Wrestler Mark Schultz has a love-hate relationship with Bennett Miller and the Foxcatcher movie, in which he is portrayed by Channing Tatum. On Twitter and Facebook, Schultz has mostly helped with the film's promotion, sharing good reviews and saying he loves that the project immortalizes his late brother, Dave. In the last few days, however, he has displayed a roller coaster of emotions and sentiments.
Yesterday, he wrote:
My story and my life are real. I am a real human being. While I may have tweeted out of anger, I in no way regret standing up for myself, nor do I regret calling out the only other man who has had decision making power concerning my image and legacy these past years. I apologize for the harshness of my language, but I am firm in where I stand. I will gladly go to any lengths to protect and safeguard the integrity and truth of my story, my life, my character and my legacy. If that's not worth fighting over while I'm still alive, I don't know what is.
On New Year's Eve, Schultz had fired off such (since deleted) comments as "I HATE BENNETT MILLER," "Everything I've ever said positive about the movie I take back," and "YOU CROSSED THE LINE MILLER. WE'RE DONE. YOU'RE [sic] CAREER IS OVER. YOU THINK I CAN'T DO IT. WATCH ME."
Elsewhere on Schultz's Facebook, he has underlined the fact that Tatum portrays a fictionalized version of him, and has posted at length about the movie's inaccuracies:
According to this movie I'm described as an inarticulate meathead, emotionally fragile, insecure, searching for a father figure, and other things that couldn't be further from the truth. In real life I'm a corporate life coach and speaker. I can't be inarticulate. Dave is portrayed as a head coach but he was never a head coach. ... In the movie Dave negotiates a deal paying me even if I wasn't living and training on the farm. In other words I'd be paid as long as Dave was getting paid. There was a deal made in reality but I'm the one who made the deal and Dave is the one who benefited by doubling his salary at Wisconsin.

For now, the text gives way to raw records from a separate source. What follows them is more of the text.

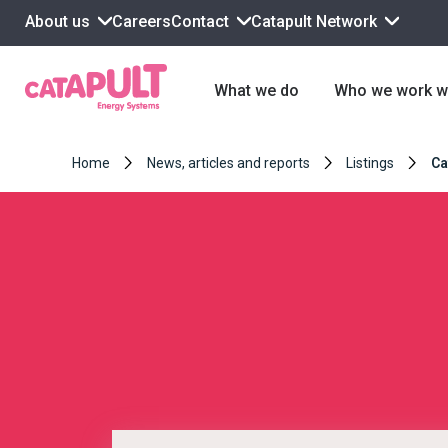
About us
Contact
Catapult Network
Careers
What we do
Who we work w
Home
News, articles and reports
Listings
Ca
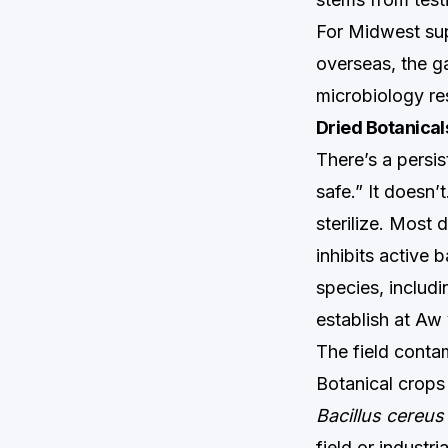
For Midwest sup
overseas, the g
microbiology res
Dried Botanical
There’s a persis
safe.” It doesn’
sterilize. Most
inhibits active b
species, includi
establish at Aw
The field conta
Botanical crops
Bacillus cereus
field or industr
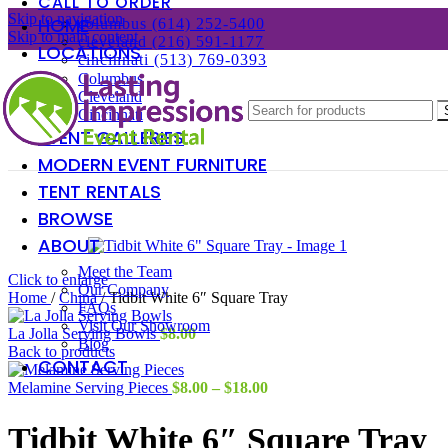
CALL TO ORDER
Skip to navigation
HOME
columbus (614) 252-5400
Skip to main content
cleveland (216) 591-1177
LOCATIONS
cincinnati (513) 769-0393
Columbus
Cleveland
Cincinnati
EVENT GALLERIES
MODERN EVENT FURNITURE
TENT RENTALS
BROWSE
ABOUT
Meet the Team
Click to enlarge
Our Company
Home
/
China
/
Tidbit White 6″ Square Tray
FAQs
Visit Our Showroom
La Jolla Serving Bowls
$
8.00
Blog
Back to products
CONTACT
Price
Melamine Serving Pieces
$
8.00
–
$
18.00
range:
$8.00
Tidbit White 6″ Square Tray
through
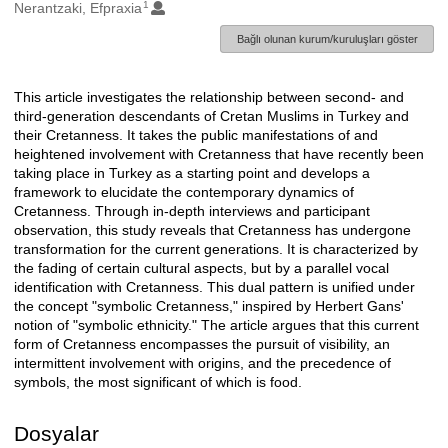
1
Oluşturanlar
Nerantzaki, Efpraxia
Bağlı olunan kurum/kuruluşları göster
This article investigates the relationship between second- and
Açıklama
third-generation descendants of Cretan Muslims in Turkey and
their Cretanness. It takes the public manifestations of and
heightened involvement with Cretanness that have recently been
taking place in Turkey as a starting point and develops a
framework to elucidate the contemporary dynamics of
Cretanness. Through in-depth interviews and participant
observation, this study reveals that Cretanness has undergone
transformation for the current generations. It is characterized by
the fading of certain cultural aspects, but by a parallel vocal
identification with Cretanness. This dual pattern is unified under
the concept "symbolic Cretanness," inspired by Herbert Gans'
notion of "symbolic ethnicity." The article argues that this current
form of Cretanness encompasses the pursuit of visibility, an
intermittent involvement with origins, and the precedence of
symbols, the most significant of which is food.
Dosyalar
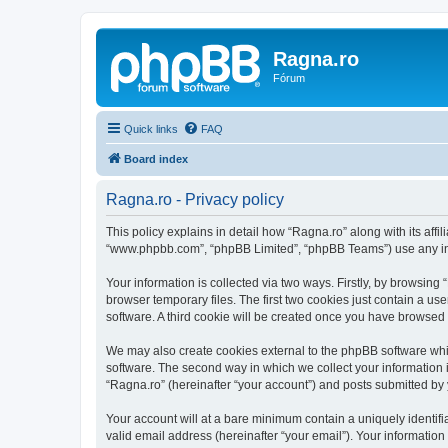
Ragna.ro
Fórum
Quick links
FAQ
Board index
Ragna.ro - Privacy policy
This policy explains in detail how “Ragna.ro” along with its affil
“www.phpbb.com”, “phpBB Limited”, “phpBB Teams”) use any info
Your information is collected via two ways. Firstly, by browsin
browser temporary files. The first two cookies just contain a us
software. A third cookie will be created once you have browsed
We may also create cookies external to the phpBB software whi
software. The second way in which we collect your information i
“Ragna.ro” (hereinafter “your account”) and posts submitted by yo
Your account will at a bare minimum contain a uniquely identif
valid email address (hereinafter “your email”). Your information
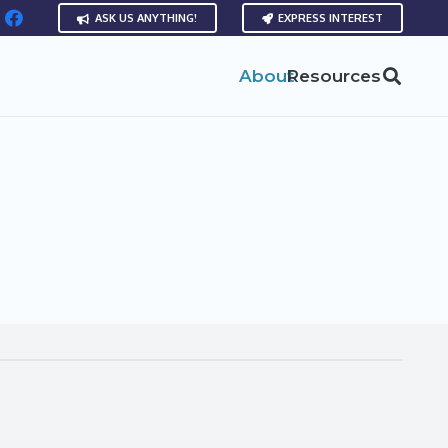
ASK US ANYTHING!
EXPRESS INTEREST
About
Resources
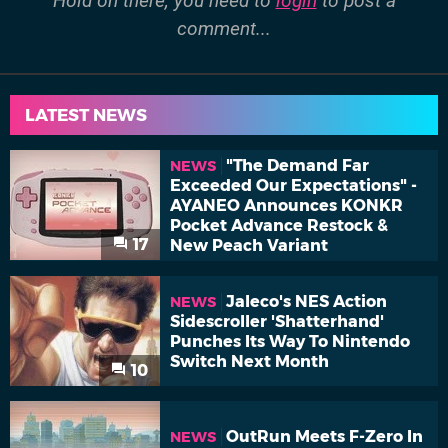
Hold on there, you need to
login
to post a
comment...
LATEST NEWS
"The Demand Far
NEWS
Exceeded Our Expectations" -
AYANEO Announces KONKR
Pocket Advance Restock &
17
New Peach Variant
Jaleco's NES Action
NEWS
Sidescroller 'Shatterhand'
Punches Its Way To Nintendo
Switch Next Month
10
OutRun Meets F-Zero In
NEWS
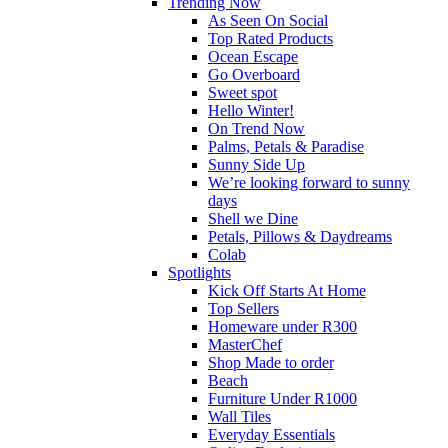
Trending Now
As Seen On Social
Top Rated Products
Ocean Escape
Go Overboard
Sweet spot
Hello Winter!
On Trend Now
Palms, Petals & Paradise
Sunny Side Up
We’re looking forward to sunny
days
Shell we Dine
Petals, Pillows & Daydreams
Colab
Spotlights
Kick Off Starts At Home
Top Sellers
Homeware under R300
MasterChef
Shop Made to order
Beach
Furniture Under R1000
Wall Tiles
Everyday Essentials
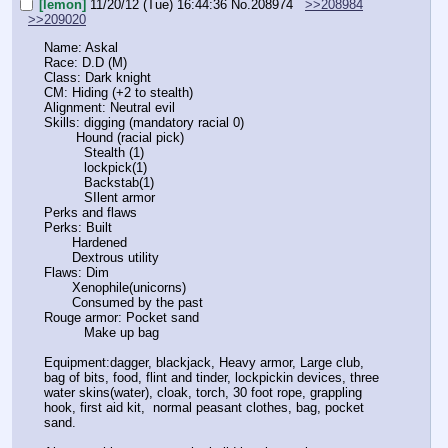
[lemon]
11/20/12 (Tue) 16:44:36
No.
208974
>>208984
>>209020
Name: Askal
Race: D.D (M)
Class: Dark knight
CM: Hiding (+2 to stealth)
Alignment: Neutral evil
Skills: digging (mandatory racial 0)
        Hound (racial pick)
          Stealth (1)
          lockpick(1)
          Backstab(1)
          SIlent armor
Perks and flaws
Perks: Built
       Hardened
       Dextrous utility
Flaws: Dim
       Xenophile(unicorns)
       Consumed by the past
Rouge armor: Pocket sand
          Make up bag
Equipment:dagger, blackjack, Heavy armor, Large club, 
bag of bits, food, flint and tinder, lockpickin devices, three 
water skins(water), cloak, torch, 30 foot rope, grappling 
hook, first aid kit,  normal peasant clothes, bag, pocket 
sand.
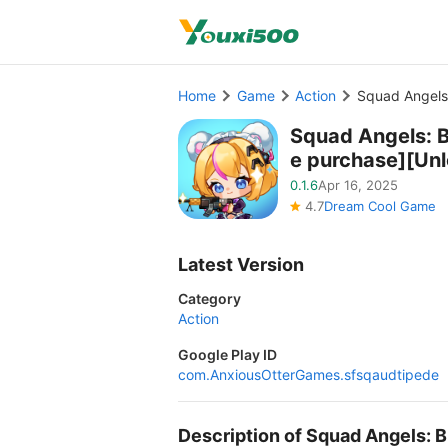
Home
Game
Action
Squad Angels:
Squad Angels: B
e purchase][Un
0.1.6
Apr 16, 2025
4.7
Dream Cool Game
Latest Version
Category
Action
Google Play ID
com.AnxiousOtterGames.sfsqaudtipede
Description of Squad Angels: 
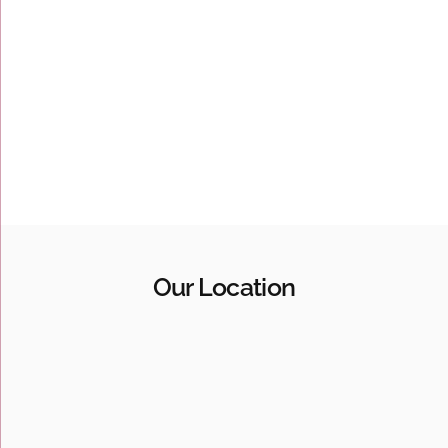
Our Location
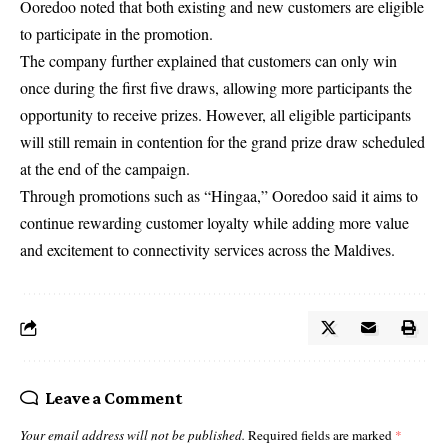
Ooredoo noted that both existing and new customers are eligible
to participate in the promotion.
The company further explained that customers can only win
once during the first five draws, allowing more participants the
opportunity to receive prizes. However, all eligible participants
will still remain in contention for the grand prize draw scheduled
at the end of the campaign.
Through promotions such as “Hingaa,” Ooredoo said it aims to
continue rewarding customer loyalty while adding more value
and excitement to connectivity services across the Maldives.
Leave a Comment
Your email address will not be published.
Required fields are marked
*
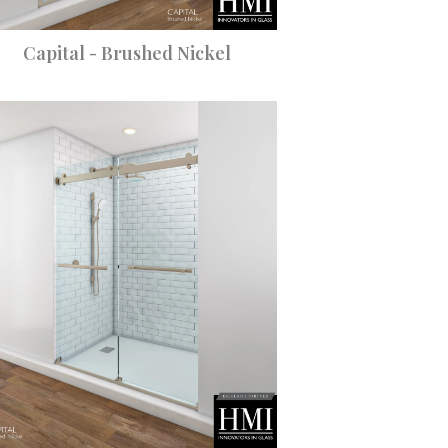
Capital - Brushed Nickel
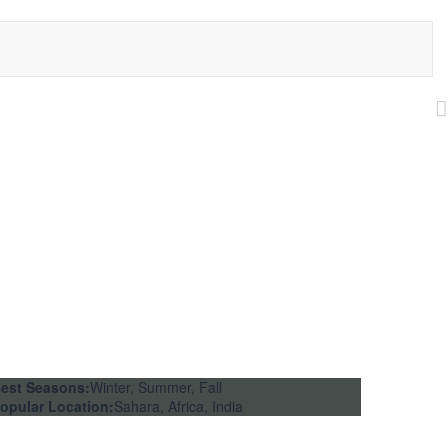
est Seasons:
Winter, Summer, Fall
opular Location:
Sahara, Africa, India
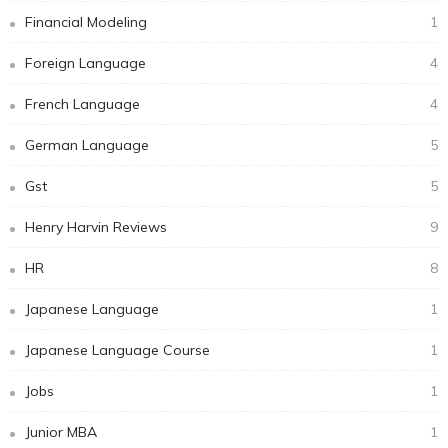
Financial Modeling
1
Foreign Language
4
French Language
4
German Language
5
Gst
5
Henry Harvin Reviews
9
HR
8
Japanese Language
1
Japanese Language Course
1
Jobs
1
Junior MBA
1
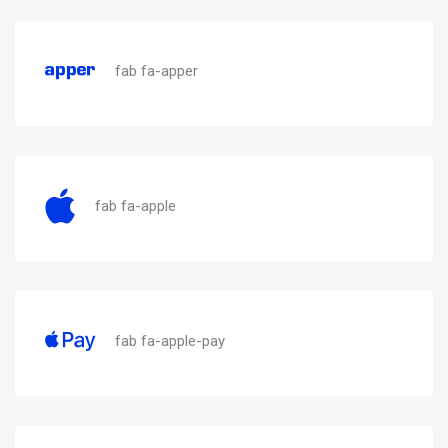
fab fa-apper
fab fa-apple
fab fa-apple-pay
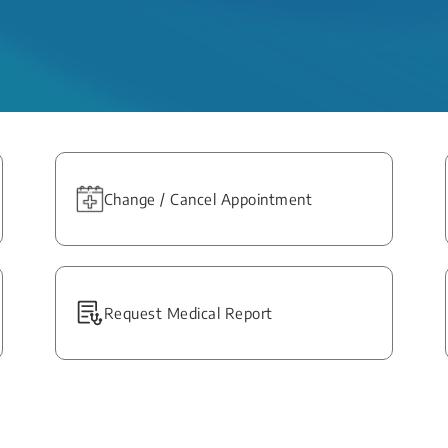
Change / Cancel Appointment
Request Medical Report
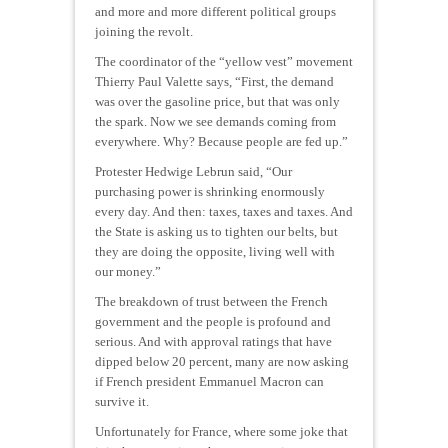
and more and more different political groups
joining the revolt.
The coordinator of the “yellow vest” movement
Thierry Paul Valette says, “First, the demand
was over the gasoline price, but that was only
the spark. Now we see demands coming from
everywhere. Why? Because people are fed up.”
Protester Hedwige Lebrun said, “Our
purchasing power is shrinking enormously
every day. And then: taxes, taxes and taxes. And
the State is asking us to tighten our belts, but
they are doing the opposite, living well with
our money.”
The breakdown of trust between the French
government and the people is profound and
serious. And with approval ratings that have
dipped below 20 percent, many are now asking
if French president Emmanuel Macron can
survive it.
Unfortunately for France, where some joke that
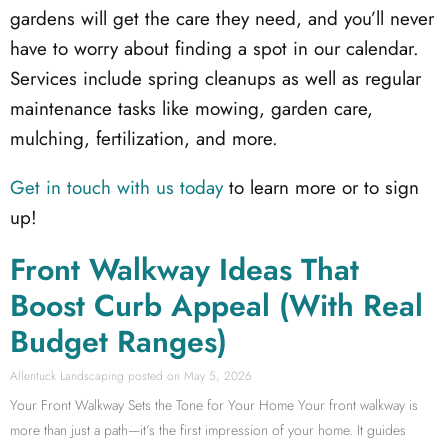
gardens will get the care they need, and you’ll never
have to worry about finding a spot in our calendar.
Services include spring cleanups as well as regular
maintenance tasks like mowing, garden care,
mulching, fertilization, and more.
Get in touch with us today
to learn more or to sign
up!
Front Walkway Ideas That
Boost Curb Appeal (With Real
Budget Ranges)
Allentuck Landscaping
May 5, 2026
Your Front Walkway Sets the Tone for Your Home Your front walkway is
more than just a path—it’s the first impression of your home. It guides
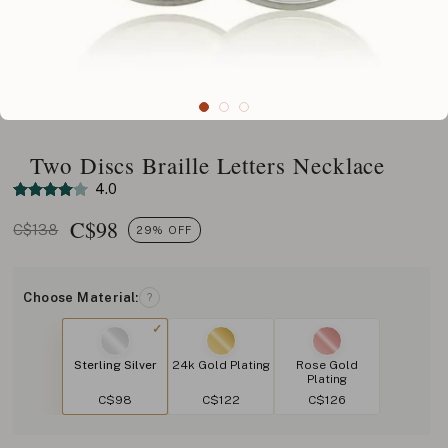
Two Discs Braille Letters Necklace
4.0
C$
98
C$138
29% OFF
Choose Material:
?
Sterling Silver
24k Gold Plating
Rose Gold
Plating
C$98
C$122
C$126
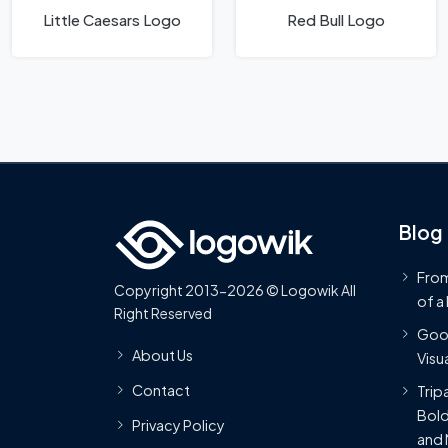
Little Caesars Logo
Red Bull Logo
Blog
From
Copyright 2013-2026 © Logowik All
of a
Right Reserved
Goog
About Us
Visua
Contact
Trip
Bold
Privacy Policy
and 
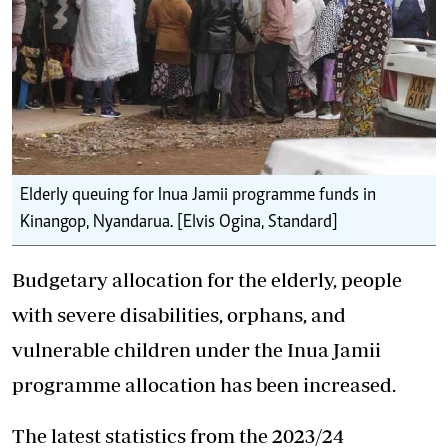
Elderly queuing for Inua Jamii programme funds in
Kinangop, Nyandarua. [Elvis Ogina, Standard]
Budgetary allocation for the elderly, people
with severe disabilities, orphans, and
vulnerable children under the
Inua Jamii
programme
allocation has been increased.
The latest statistics from the
2023/24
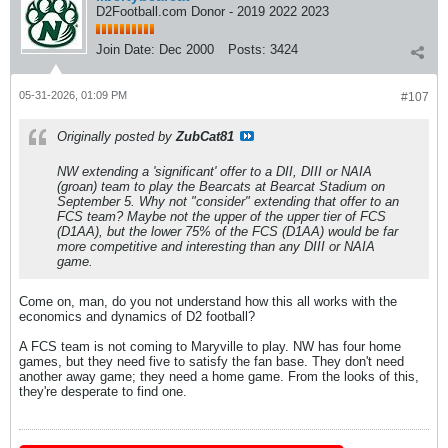
D2Football.com Donor - 2019 2022 2023
Join Date:
Dec 2000
Posts:
3424
05-31-2026, 01:09 PM
#107
Originally posted by
ZubCat81
NW extending a 'significant' offer to a DII, DIII or NAIA
(groan) team to play the Bearcats at Bearcat Stadium on
September 5. Why not "consider" extending that offer to an
FCS team? Maybe not the upper of the upper tier of FCS
(D1AA), but the lower 75% of the FCS (D1AA) would be far
more competitive and interesting than any DIII or NAIA
game.
Come on, man, do you not understand how this all works with the
economics and dynamics of D2 football?
A FCS team is not coming to Maryville to play. NW has four home
games, but they need five to satisfy the fan base. They don't need
another away game; they need a home game. From the looks of this,
they're desperate to find one.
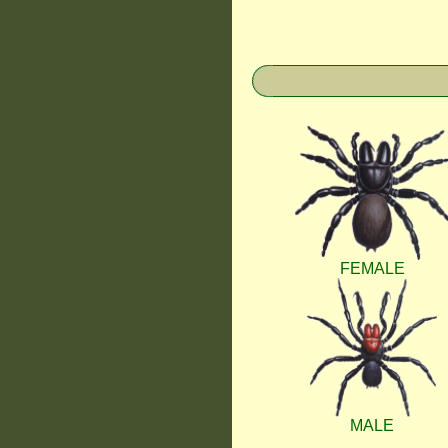
FEMALE
MALE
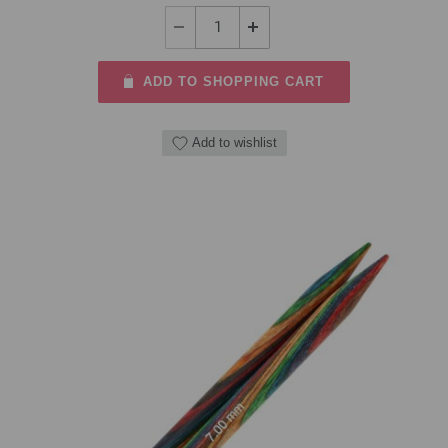
ADD TO SHOPPING CART
Add to wishlist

The ire seems rooted in Schultz's perception of himself in the film, based off a handful of unflattering reviews that have come out, and perhaps in his behind-the-scenes relationship with Miller — the nature of which is unclear, but evidently not the best. Schultz has stated he gave previous versions of his Foxcatcher book to Miller, and although the director used many scenes from the manuscript to inform his own, Schultz contends some moments were wholly fabricated:
It was flattering so many scenes were based on scenes from my book but the relationships and personalities are a little off. I was surprised to see just how many 3x5 cards were ordered on the board with short descriptions of scenes taken out of my book. It seemed to me almost every scene had my name on it. I don't know where the night library scene came from. When I asked Bennett to take it out he refused saying he needed a scene showing duPont's increasingly invasive encroachment upon my privacy and personal space.
Miller's film has been nominated for three Golden Globes, including Best Picture, and has been a hot topic in this year's Oscars conversation. A finalized version of Schultz's Foxcatcher book was released in November, with the help of sports writer David Thomas.